EU AI Act Compliance Checklist for UK Businesses (August 2026)

A step-by-step EU AI Act compliance checklist for UK businesses with EU customers. Complete before the August 2026 enforcement deadline.

·6 min read
UK businesses subject to the EU AI Act need to complete five steps before August 2026: (1) inventory all AI systems that affect EU individuals, (2) classify each by risk category, (3) for high-risk systems — create technical documentation, implement human oversight, and register with EU authorities, (4) publish transparency disclosures where required, (5) designate an EU representative if you have no EU establishment. Most UK SMEs using AI internally have limited obligations.

Step 1: Inventory your AI systems

List every AI tool used in your organisation. Include both IT-managed tools and shadow AI discovered through OAuth audits. For each tool, document: what it does, what data it accesses, and whether it affects EU individuals.

Step 2: Classify by risk category

For each AI system, determine its risk classification: prohibited, high-risk, limited, or minimal. Most SME tools are minimal risk.

Step 3: Address high-risk requirements

For any high-risk systems: create technical documentation, implement a risk management system, ensure meaningful human oversight, conduct data governance measures, and register with the relevant EU authority.

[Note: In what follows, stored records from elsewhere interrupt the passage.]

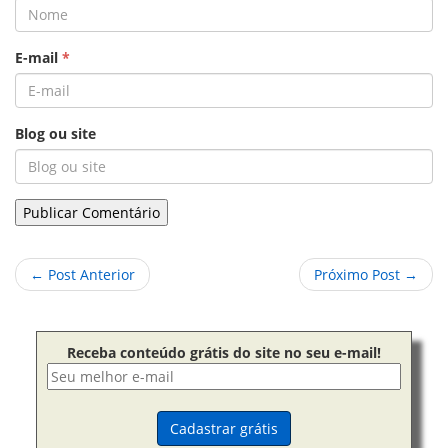
E-mail
*
Blog ou site
← Post Anterior
Próximo Post →
Receba conteúdo grátis do site no seu e-mail!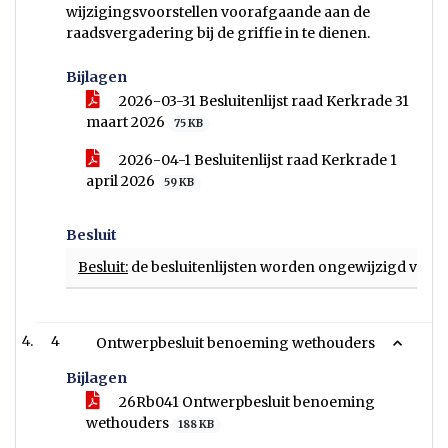
wijzigingsvoorstellen voorafgaande aan de
raadsvergadering bij de griffie in te dienen.
Bijlagen
2026-03-31 Besluitenlijst raad Kerkrade 31
maart 2026
75 KB
2026-04-1 Besluitenlijst raad Kerkrade 1
april 2026
59 KB
Besluit
Besluit:
de besluitenlijsten worden ongewijzigd vastg
4
Ontwerpbesluit benoeming wethouders
Bijlagen
26Rb041 Ontwerpbesluit benoeming
wethouders
188 KB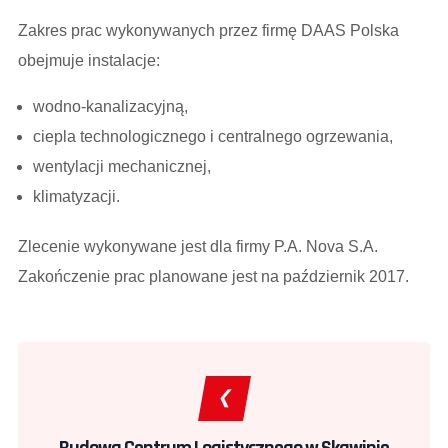
Zakres prac wykonywanych przez firmę DAAS Polska
obejmuje instalacje:
wodno-kanalizacyjną,
ciepla technologicznego i centralnego ogrzewania,
wentylacji mechanicznej,
klimatyzacji.
Zlecenie wykonywane jest dla firmy P.A. Nova S.A.
Zakończenie prac planowane jest na październik 2017.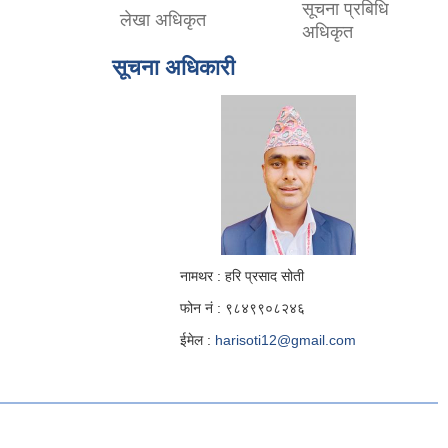
सूचना प्रबिधि
लेखा अधिकृत
अधिकृत
सूचना अधिकारी
नामथर : हरि प्रसाद सोती
फोन नं : ९८४९९०८२४६
ईमेल :
harisoti12@gmail.com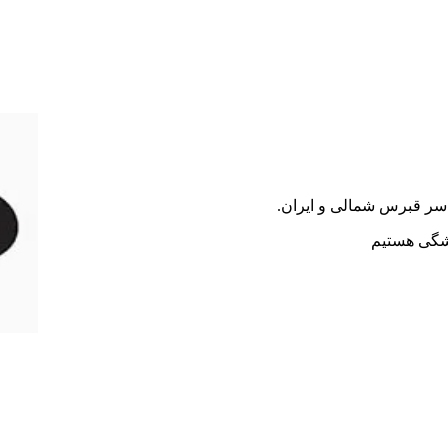
سر قبرس شمالی و ایران.
یشگی هستیم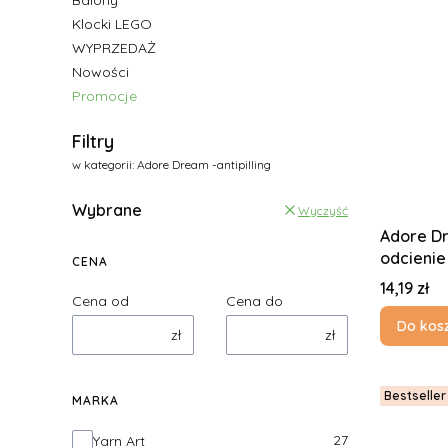
Balony
Klocki LEGO
WYPRZEDAŻ
Nowości
Promocje
Koniec menu
Filtry
w kategorii: Adore Dream -antipilling
Wybrane
Wyczyść
Adore Dr
odcienie
CENA
Cena
14,19 zł
Cena od
Cena do
Do kos
zł
zł
Bestseller
MARKA
Marka
27
Yarn Art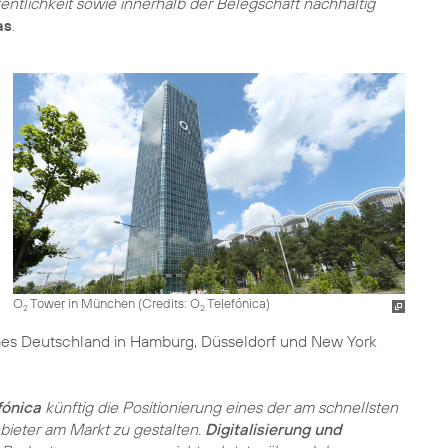
tlichkeit sowie innerhalb der Belegschaft nachhaltig
as
.
O
Tower in München (
Credits: O
Telefónica
)
2
2
Times Deutschland in Hamburg, Düsseldorf und New York
fónica
künftig die Positionierung eines der am schnellsten
eter am Markt zu gestalten.
Digitalisierung und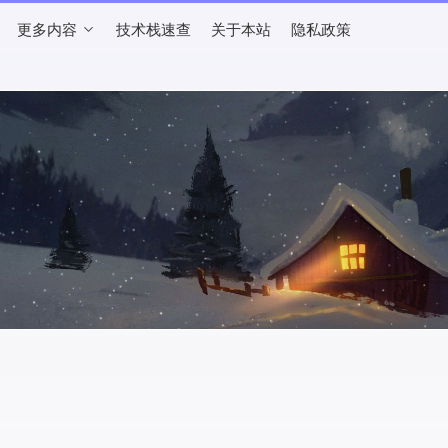
更多内容
技术栈速查
关于本站
隐私政策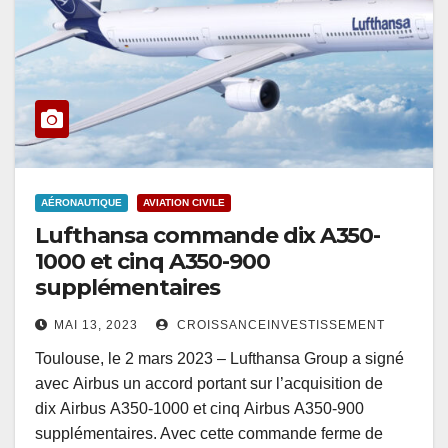
AÉRONAUTIQUE
AVIATION CIVILE
Lufthansa commande dix A350-
1000 et cinq A350-900
supplémentaires
MAI 13, 2023
CROISSANCEINVESTISSEMENT
Toulouse, le 2 mars 2023 – Lufthansa Group a signé
avec Airbus un accord portant sur l’acquisition de
dix Airbus A350-1000 et cinq Airbus A350-900
supplémentaires. Avec cette commande ferme de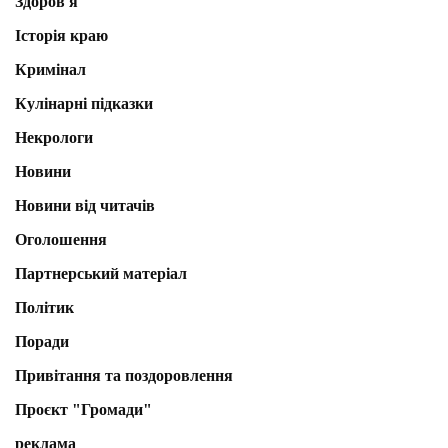
Здоров'я
Історія краю
Кримінал
Кулінарні підказки
Некрологи
Новини
Новини від читачів
Оголошення
Партнерський матеріал
Політик
Поради
Привітання та поздоровлення
Проєкт "Громади"
реклама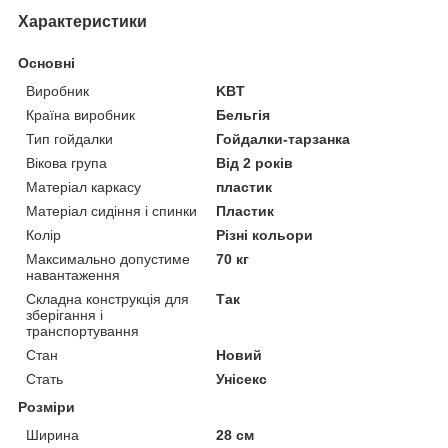
Характеристики
Основні
Виробник
KBT
Країна виробник
Бельгія
Тип гойдалки
Гойдалки-тарзанка
Вікова група
Від 2 років
Матеріал каркасу
пластик
Матеріал сидіння і спинки
Пластик
Колір
Різні кольори
Максимально допустиме
70 кг
навантаження
Складна конструкція для
Так
зберігання і
транспортування
Стан
Новий
Стать
Унісекс
Розміри
Ширина
28 см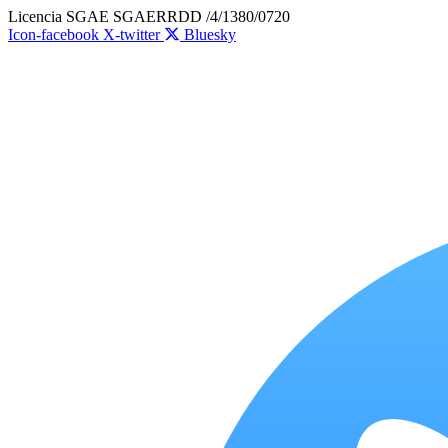
Ir
Licencia SGAE SGAERRDD /4/1380/0720
al
Icon-facebook
X-twitter
Bluesky
contenido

Step 4: Publish transparency disclosures

For limited-risk AI (chatbots, AI-generated content facing EU users): clearly disclose that AI is being used. Label AI-generated content appropriately.

Step 5: Designate an EU representative

If your business has no EU establishment but deploys AI affecting EU individuals, you must appoint an authorised representative based in an EU member state.

Timeline

  • August 2024: Act entered into force
  • February 2025: AI literacy requirements apply
  • August 2025: Prohibited practices banned
  • August 2026: Full enforcement — all provisions apply

When does the EU AI Act take full effect?

Full enforcement begins 2 August 2026.

Does it apply to UK-only businesses?

Only if your AI systems affect EU individuals.

What happens if I don't comply?

Penalties up to €35 million or 7% of global turnover.

Do I need an EU representative?

Yes, if you deploy AI in the EU with no EU establishment.